It’s been a little more than a month since Sen. Ted Cruz first stepped out on the town with facial hair, an occasion that prompted some of his critics, this one included, to reluctantly admit that he looked better than usual. For the first time in his political career—and possibly his life—he looked (minimally) chiseled, (barely) easygoing, even (ever so slightly) tolerable.

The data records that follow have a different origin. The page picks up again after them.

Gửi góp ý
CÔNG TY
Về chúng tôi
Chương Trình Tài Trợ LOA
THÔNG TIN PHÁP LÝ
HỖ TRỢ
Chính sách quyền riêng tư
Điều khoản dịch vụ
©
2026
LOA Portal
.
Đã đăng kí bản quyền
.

However, one cool thing about hair is that it grows. We must be vigilant in our monitoring of Cruz’s beard, lest we miss a notable phase of its development. It was in the practice of such vigilance that I noticed, in photographs taken earlier this month, a disquieting irregularity between his right side and his left:
As a woman with a meticulous eyebrow maintenance regimen, I know how hard it is to make one side of my facial hair match the other. But unlike Cruz, I do not have a team of people working full time to make sure I’m presentable and professional. I don’t have millions of dollars in assets, a few hundred of which could certainly be devoted to proper facescaping. Beards should not end in a pointy pen’s nib on one side and a soft parabola on the other. I expect my elected officials to look at least as pulled-together as the nattiest customer at any given Buffalo Wild Wings. Cruz’s beard, the sharp angles of which recall Seneca Crane’s Hunger Games lewk, falls far short of that low bar.
Then again, I once heard from an esthetician that eyebrows should be sisters, not twins: similar but not congruent. Perhaps the same familial relationship applies to beard corners. For the sake of generosity, let’s say it does, and forgive Cruz’s jagged asymmetry. There’s still plenty of cause for concern here. In the image at the top of this post, a photo snapped during Donald Trump’s trip to the U.S.-Mexico border this week, Cruz’s beard looks fluffier than before. It’s even starting to curl under at the ends, making him look like a whimsical carnival barker or a Civil War general. (Which side? The fun is in the mystery!) A Slate colleague pointed out that while Cruz’s shorter beard functioned as contouring, creating the illusion of a jawline and chin, the longer beard unavoidably announces itself as hair. No one wants to think about hair growing on Ted Cruz.
I consulted a beard expert (a man) who presented this unappealing new volume as evidence that no one has told Cruz he needs a beard trimmer—apparently a bit of insider knowledge people with beards pass on to other people with beards as needed, like a sacred each-one-teach-one rite of passage. Let that be a lesson to Sen. Cruz: A beard is only as good as the friends it’s made along the way.